Friday, February 3, 2012

Five Foods


Five Foods

{1} My grandmother spoiled me, according to Mom. That's what grandmothers are supposed to do, right? When I was a wee thing, we ate dinner at Grandma's house quite often. She always made my favorite foods: macaroni & cheese and deviled eggs. These are still two of my favorites. I could eat nothing but those two foods for days. I have a great crockpot recipe for what I call "grown-up mac & cheese."

{2} I like a bazillion different casseroles. My love for a good casserole is rooted in books, as are most things I love. If a meal fits in one bowl, it is much easier for me to balance my dinner and a book. This has been slightly improved by my easel-stand case for the Kindle. Hands-free reading is a lovely lovely thing.

{3} The go to food in our house? Eggs. I like them scrabbled with a pool of ketchup for dipping my bites. I like them with ham and cheese mixed in. I plop them onto buttered toast for a quick yummy sandwich. I add some flour and milk and make a hootenanny on Saturday mornings. When I do my monthly grocery trip, I buy 5 dozen eggs.

{4} I'm not a big seafood eater, but Leila took me to Bonefish Grill once, and I still salivate over that order of Bang Bang Shrimp.
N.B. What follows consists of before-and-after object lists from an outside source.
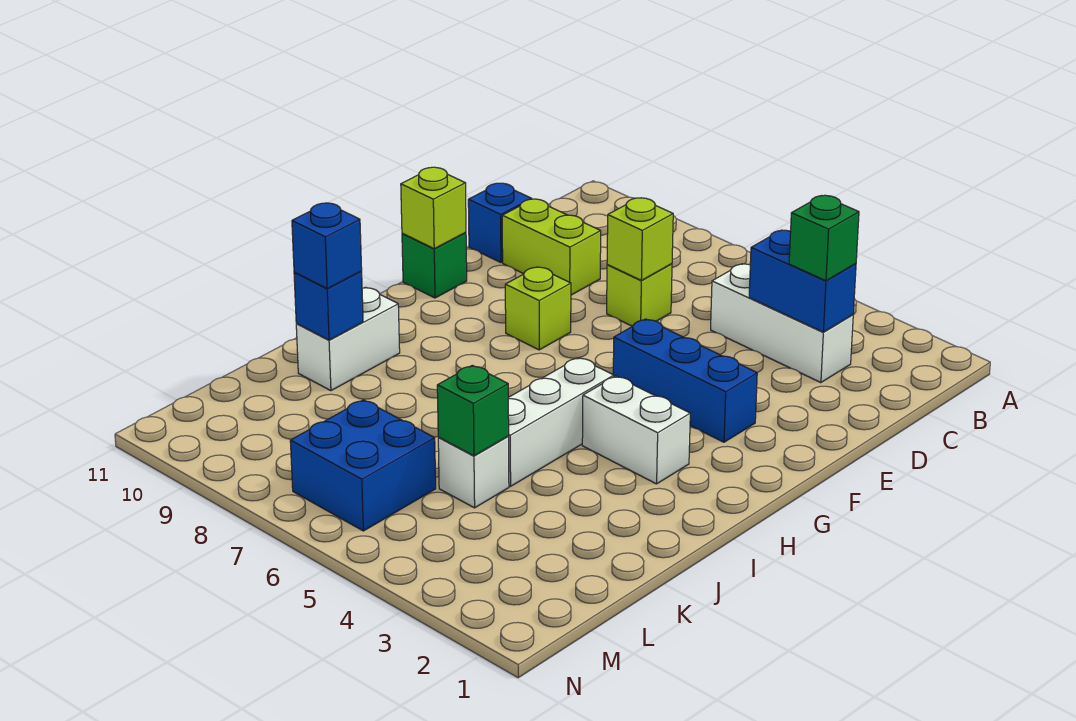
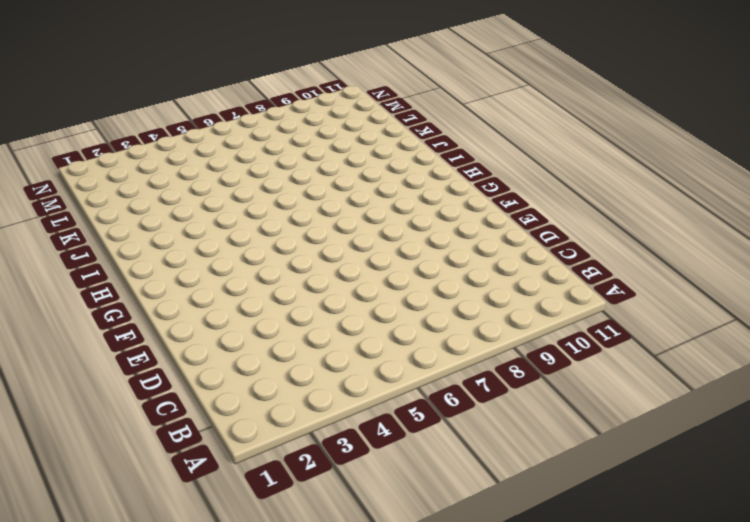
none -> white brick C3:C5 level 1
none -> lime brick D7 level 1
none -> lime brick D9:D10 level 1

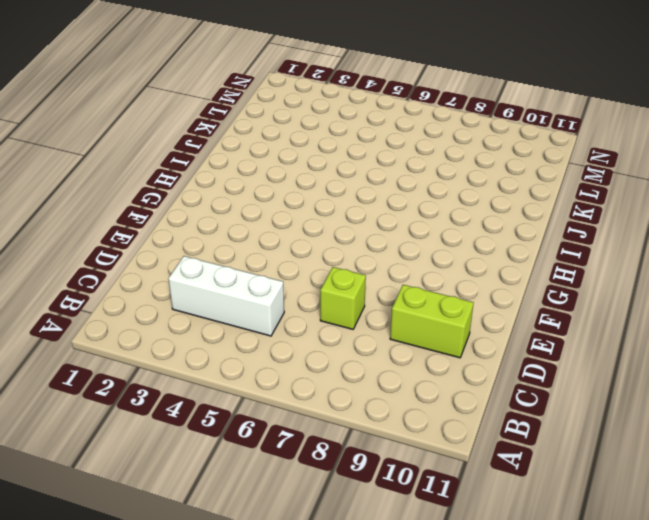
none -> blue brick D11 level 1
none -> blue brick F3:F5 level 1
none -> lime brick F8 level 1

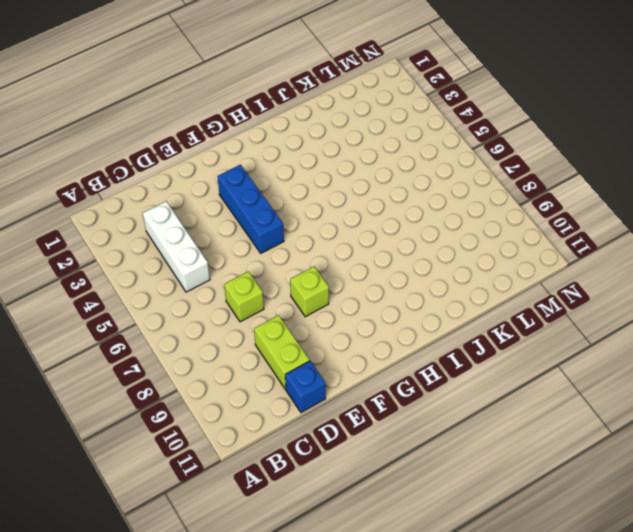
none -> green brick F11 level 1
none -> white brick H3:H4 level 1
none -> white brick H5:J5 level 1

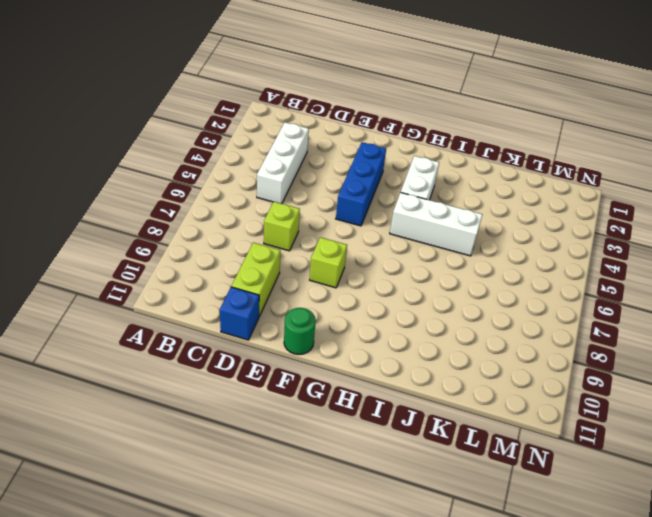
green round brick F11 level 1 -> green brick F11 level 1
none -> white brick I10:J10 level 1
none -> white brick K5 level 1
none -> blue brick L6:M7 level 1

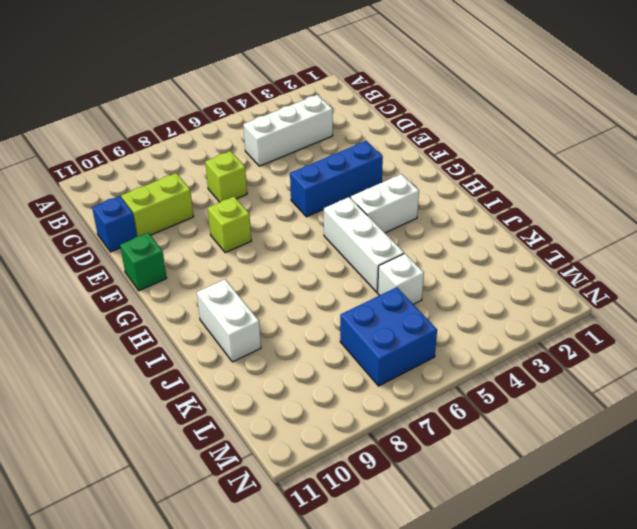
none -> blue brick C3:C4 level 2
none -> lime brick D7 level 2
none -> lime brick F11 level 2

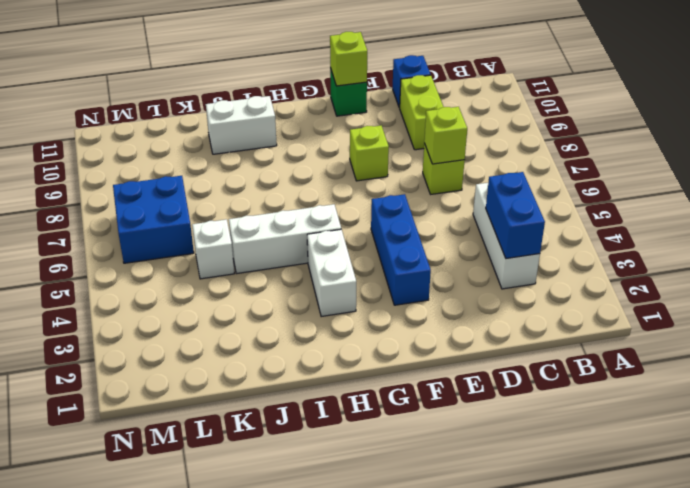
none -> blue brick J10 level 2
none -> green brick K5 level 2
none -> green brick C3 level 3

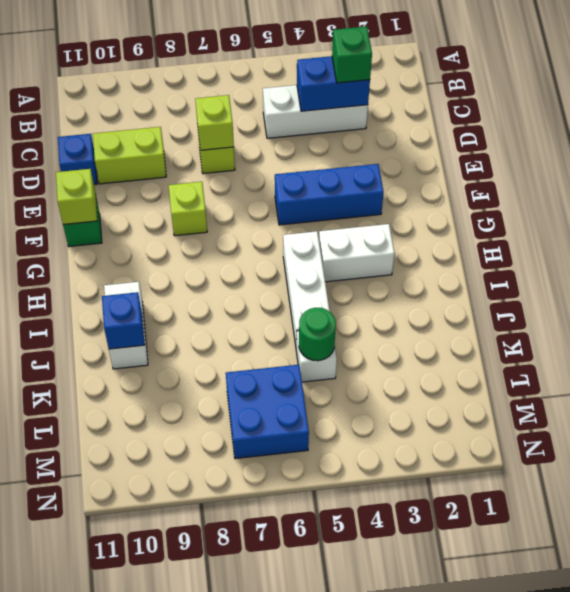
green round brick K5 level 2 -> green brick K5 level 2
none -> blue brick J10 level 3

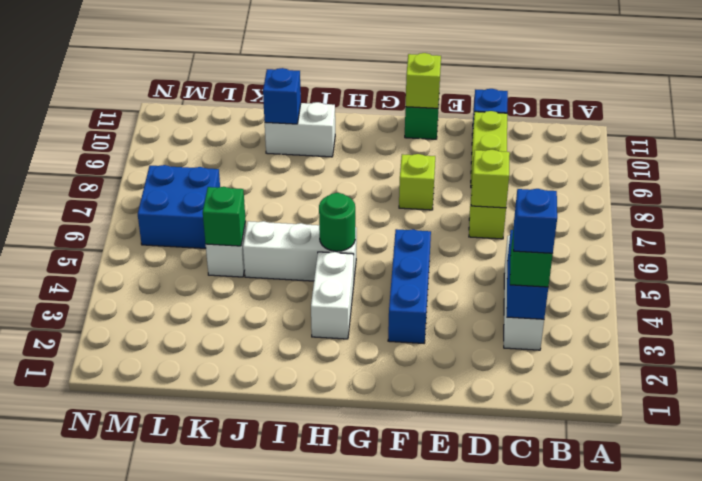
blue brick C3 level 4 -> blue brick J10 level 3
green round brick H5 level 2 -> none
I wonder if they really are as good as I remember.

{5} When I take a trip to Brandon, there are two places I have to visit. Of course, I will drop into a Target. We live where no Target exists. Such a sad state of affairs. Also, I have to run into a Cups location and pick up a Blondie and a cheese danish. A blondie is, basically, cafe au lait with white chocolate and caramel, but no other coffee shop makes it correctly. Believe me, I have tried, and I worked at Cups so I know what I am ordering. Cups' blondies are just better, hands down. The danishes are by Sara Lee, so you can get them a few places, but Cups is where I discovered them and where I prefer to find them still.

Wednesday, February 1, 2012

Twinkies and Toilet Paper (or Closing the Cover on the Best Kind of Book)

I was born of two readers. My dad was always reading. My mom, on the other hand, says she gave up reading when I was born. According to her, she never would have gotten anything done and there would have been no one to parent me, because once she started a book she would sit right there and read until she finished it. Being a person who usually reads multiple books, each with varying degrees of interest and different purposes, I couldn't grasp her reasoning. I can put a book down and pick it up later, the story like a good friend popping in for coffee in the early afternoon and then again for drinks after dinner.

Joshilyn's books are different. If she were to put them out weekly, I'd be like Mom and never get a thing accomplished outside of page turning and hysterical laughter. With most books, I mosey through them like I'm shopping for pleasure, nothing specific in mind. When I crack the cover of a Jackson novel, I am on an old game show with a cart and a timer and I have to get as much merchandise inside that cart and make it back to the front of the store before the ugly sounding buzzer goes off and signals game over. I find myself in bed, bug-eyed, sleep-deprived, desperate to know the next detail.

I finished A Grown-Up Kind of Pretty today. I slid her carefully onto the shelf by my other two signed hardbacks and lovingly nestled my little Between, Georgia fox girl by the spine. She'll be happy there, but I am already sighing. What do you read after that? I feel as I did when the final episode of the final season of Gilmore Girls wound to a close on my screen and I had no more witty Lorelei and Rory banter to anchor my days. Only, this is worse. No one but Joshilyn could write a line like, "It was just my best friend Roger, fixing my tit for me," and make you sigh at the sweetness. I mean, the word "tit" rarely elicits feelings of nostalgia and peacefulness, but if you read the scene, that line will bring a little smile to your lips. 

Who knows when another novel will send me barreling through store aisles shoving Twinkies and toilet paper into the cart, tripping over three-inch heels, rushing to beat the clock and devour the story. Those are rare treats, those books, but every time I choose a novel to read, a part of me wonders, "Will this be it? The next book I can't put down?"

I'll let you know when the next one comes.